I keep wondering when retailers and brands are going to figure out that having an off-pricer as the leading apparel player is probably not the healthiest of scenarios. Seems like retailers and brands have two choices. Get even more down and dirty in their pricing and promotions…or…clean up their act, stop over-buying, and provide the necessary distinction and differentiation to sustain a regular price business. (Understanding that “regular price” doesn’t mean what it used to.)
I like a treasure hunt and a deal as much as the next customer. But retailers and brands keep feeding the beast that is eating their very soul. And the off-pricers are eroding the layer of the business that makes them off-pricers. But hey, growth is the most important thing, so let’s just keep rolling along. It’s all good.
Print-to-order and eventually weave-to-order models offer upscale brands and retailers the opportunity to focus on product quality, which will mean completely accurate fits + durability / ease of care + regional design, sourcing, and production – product will cost more but value for money will be high. Not sure that mega vendors like Authentic Brands Group are up to the challenge – but that opens the door for local upstarts all over the world.
While the discount market can carry on with “fast fashion” mass production overseas with all its ethics, carbon, and quality issues, but at least the product will be cheap. Those sellers will have to perform their own design and production, however. So it might not be SHEIN, but rather the likes of Zara, H&M, and Primark who could move faster than TJX to both put fresh merchandise out earlier and also potentially cut off supply to the clearance channel.

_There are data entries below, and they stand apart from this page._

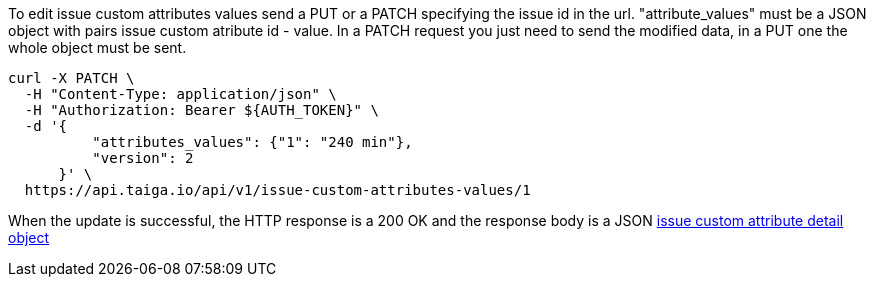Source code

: To edit issue custom attributes values send a PUT or a PATCH specifying the issue id in the url.
"attribute_values" must be a JSON object with pairs issue custom atribute id - value.
In a PATCH request you just need to send the modified data, in a PUT one the whole object must be sent.

[source,bash]
----
curl -X PATCH \
  -H "Content-Type: application/json" \
  -H "Authorization: Bearer ${AUTH_TOKEN}" \
  -d '{
          "attributes_values": {"1": "240 min"},
          "version": 2
      }' \
  https://api.taiga.io/api/v1/issue-custom-attributes-values/1
----

When the update is successful, the HTTP response is a 200 OK and the response body is a JSON link:#object-issue-custom-attributes-values-detail[issue custom attribute detail object]

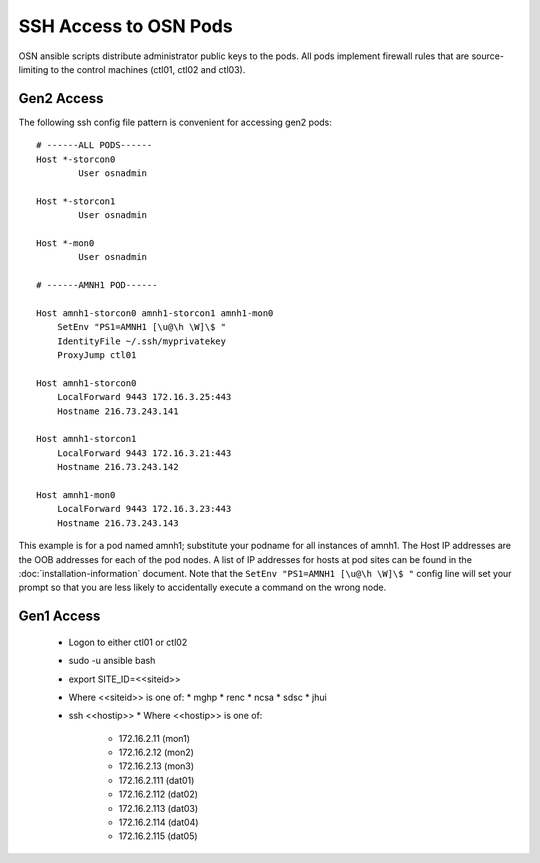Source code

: SSH Access to OSN Pods
========================

OSN ansible scripts distribute administrator public keys to the pods.
All pods implement firewall rules that are source-limiting to the
control machines (ctl01, ctl02 and ctl03).

Gen2 Access
-----------
The following ssh config file pattern is convenient for accessing 
gen2 pods::

    # ------ALL PODS------
    Host *-storcon0
            User osnadmin

    Host *-storcon1
            User osnadmin

    Host *-mon0
            User osnadmin

    # ------AMNH1 POD------

    Host amnh1-storcon0 amnh1-storcon1 amnh1-mon0
        SetEnv "PS1=AMNH1 [\u@\h \W]\$ "
        IdentityFile ~/.ssh/myprivatekey
        ProxyJump ctl01

    Host amnh1-storcon0
        LocalForward 9443 172.16.3.25:443
        Hostname 216.73.243.141

    Host amnh1-storcon1
        LocalForward 9443 172.16.3.21:443
        Hostname 216.73.243.142

    Host amnh1-mon0
        LocalForward 9443 172.16.3.23:443
        Hostname 216.73.243.143

This example is for a pod named amnh1; substitute your podname for all 
instances of amnh1. The Host IP addresses are the OOB addresses
for each of the pod nodes. A list of IP addresses for hosts at pod sites
can be found in the :doc:`installation-information` document. Note that 
the ``SetEnv "PS1=AMNH1 [\u@\h \W]\$ "`` config line will set your prompt so that
you are less likely to accidentally execute a command on the wrong node.

Gen1 Access
-----------

  * Logon to either ctl01 or ctl02
  * sudo -u ansible bash
  * export SITE_ID=<<siteid>>
  * Where <<siteid>> is one of:
    * mghp
    * renc
    * ncsa
    * sdsc
    * jhui
  * ssh <<hostip>>
    * Where <<hostip>> is one of:
      * 172.16.2.11 (mon1)
      * 172.16.2.12 (mon2)
      * 172.16.2.13 (mon3)
      * 172.16.2.111 (dat01)
      * 172.16.2.112 (dat02)
      * 172.16.2.113 (dat03)
      * 172.16.2.114 (dat04)
      * 172.16.2.115 (dat05)





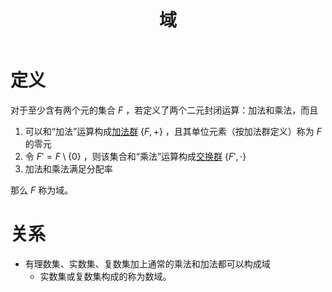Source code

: #+title: 域
#+roam_alias: 数域
#+roam_tags: 群论

* 定义
对于至少含有两个元的集合 \(F\) ，若定义了两个二元封闭运算：加法和乘法，而且
1. 可以和“加法”运算构成[[file:20201022191723-加法群.org][加法群]] \(\{F, +\}\) ，且其单位元素（按加法群定义）称为 \(F\) 的零元
2. 令 \(F' = F\setminus\{0\}\) ，则该集合和“乘法”运算构成[[file:20201019224643-群.org][交换群]] \(\{F', \cdot\}\)
3. 加法和乘法满足分配率

那么 \(F\) 称为域。

* 关系
- 有理数集、实数集、复数集加上通常的乘法和加法都可以构成域
  + 实数集或复数集构成的称为数域。
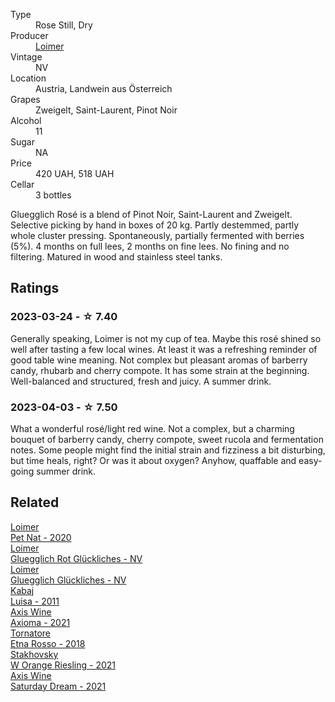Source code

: #+attr_html: :class wine-main-image
[[file:/images/88/0bd891-e17c-483a-9114-4bc4e01585dc/2023-04-01-09-47-19-D60C37CA-1A4A-482C-B4E8-D6EF4E210691-1-102-o@512.webp]]

- Type :: Rose Still, Dry
- Producer :: [[barberry:/producers/f9a5e1e8-5a7a-46b2-8bc3-28aae8f3b6ff][Loimer]]
- Vintage :: NV
- Location :: Austria, Landwein aus Österreich
- Grapes :: Zweigelt, Saint-Laurent, Pinot Noir
- Alcohol :: 11
- Sugar :: NA
- Price :: 420 UAH, 518 UAH
- Cellar :: 3 bottles

Gluegglich Rosé is a blend of Pinot Noir, Saint-Laurent and Zweigelt. Selective picking by hand in boxes of 20 kg. Partly destemmed, partly whole cluster pressing. Spontaneously, partially fermented with berries (5%). 4 months on full lees, 2 months on fine lees. No fining and no filtering. Matured in wood and stainless steel tanks.

** Ratings

*** 2023-03-24 - ☆ 7.40

Generally speaking, Loimer is not my cup of tea. Maybe this rosé shined so well after tasting a few local wines. At least it was a refreshing reminder of good table wine meaning. Not complex but pleasant aromas of barberry candy, rhubarb and cherry compote. It has some strain at the beginning. Well-balanced and structured, fresh and juicy. A summer drink.

*** 2023-04-03 - ☆ 7.50

What a wonderful rosé/light red wine. Not a complex, but a charming bouquet of barberry candy, cherry compote, sweet rucola and fermentation notes. Some people might find the initial strain and fizziness a bit disturbing, but time heals, right? Or was it about oxygen? Anyhow, quaffable and easy-going summer drink.

** Related

#+begin_export html
<div class="flex-container">
  <a class="flex-item flex-item-left" href="/wines/983e18f2-d9a4-4d9c-a7ba-bd2dd80a8c63.html">
    <img class="flex-bottle" src="/images/98/3e18f2-d9a4-4d9c-a7ba-bd2dd80a8c63/2022-07-16-19-10-20-IMG-0784@512.webp"></img>
    <section class="h">Loimer</section>
    <section class="h text-bolder">Pet Nat - 2020</section>
  </a>

  <a class="flex-item flex-item-right" href="/wines/9e508cc6-0fed-456f-86e2-82d15cecccef.html">
    <img class="flex-bottle" src="/images/9e/508cc6-0fed-456f-86e2-82d15cecccef/2023-04-01-09-50-18-ABA27A0D-A902-4149-BD7C-FDA7CC679F1C-1-102-o@512.webp"></img>
    <section class="h">Loimer</section>
    <section class="h text-bolder">Gluegglich Rot Glückliches - NV</section>
  </a>

  <a class="flex-item flex-item-left" href="/wines/f506a040-1940-496a-9901-0bb471948800.html">
    <img class="flex-bottle" src="/images/f5/06a040-1940-496a-9901-0bb471948800/2022-07-18-20-56-52-IMG-0813@512.webp"></img>
    <section class="h">Loimer</section>
    <section class="h text-bolder">Gluegglich Glückliches - NV</section>
  </a>

  <a class="flex-item flex-item-right" href="/wines/6b49bbee-521c-42e9-864f-7213169054f9.html">
    <img class="flex-bottle" src="/images/6b/49bbee-521c-42e9-864f-7213169054f9/2023-03-26-12-33-13-5FB1692E-68BF-4EB9-9107-2A73315E2066-1-105-c@512.webp"></img>
    <section class="h">Kabaj</section>
    <section class="h text-bolder">Luisa - 2011</section>
  </a>

  <a class="flex-item flex-item-left" href="/wines/7e1e22c7-020e-4bbb-b6c2-1faee55256da.html">
    <img class="flex-bottle" src="/images/7e/1e22c7-020e-4bbb-b6c2-1faee55256da/2023-03-26-10-39-19-7798B9A2-2009-45B5-860C-AD4AAF8A0F8F-1-105-c@512.webp"></img>
    <section class="h">Axis Wine</section>
    <section class="h text-bolder">Axioma - 2021</section>
  </a>

  <a class="flex-item flex-item-right" href="/wines/a983be5f-2897-485f-b4c7-0f19d7ee3f1d.html">
    <img class="flex-bottle" src="/images/a9/83be5f-2897-485f-b4c7-0f19d7ee3f1d/2023-03-26-12-28-20-0DB0DC86-E168-4BF0-8A46-1D5E2E26A13B-1-105-c@512.webp"></img>
    <section class="h">Tornatore</section>
    <section class="h text-bolder">Etna Rosso - 2018</section>
  </a>

  <a class="flex-item flex-item-left" href="/wines/dfc0aa39-a133-46c4-a218-d2d5db4de7dc.html">
    <img class="flex-bottle" src="/images/df/c0aa39-a133-46c4-a218-d2d5db4de7dc/2023-03-25-13-09-44-A3F7C9B1-B83A-4454-83C1-A2CFF553C066-1-105-c@512.webp"></img>
    <section class="h">Stakhovsky</section>
    <section class="h text-bolder">W Orange Riesling - 2021</section>
  </a>

  <a class="flex-item flex-item-right" href="/wines/e46e9d57-67f5-4718-adf7-a82b7537f88d.html">
    <img class="flex-bottle" src="/images/e4/6e9d57-67f5-4718-adf7-a82b7537f88d/2023-03-26-12-23-17-CD709EE8-6625-4C4D-9215-03CC792360A9-1-105-c@512.webp"></img>
    <section class="h">Axis Wine</section>
    <section class="h text-bolder">Saturday Dream - 2021</section>
  </a>

</div>
#+end_export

The off-price apparel market continues to thrive, especially with consumers concern over inflation. Even some affluent shoppers enjoy the treasure-hunt experience and a shift away from conspicuous consumption. There seems to be a lot of market opportunity for some of TJX’s brands, especially Sierra stores.
This is a strong plan…as long as inflation rages and people of most income levels are feeling strapped. Take those exogenous factors out of their calculation and suddenly you have expanded beyond where you should be.
Foreseeing an economic turnaround and consumer sentiment turnaround is mostly a fools errand, and as long as they can continue to stock their stores this is a good plan. If nothing else, they are signaling their bullishness on their business model, which is always a good thing.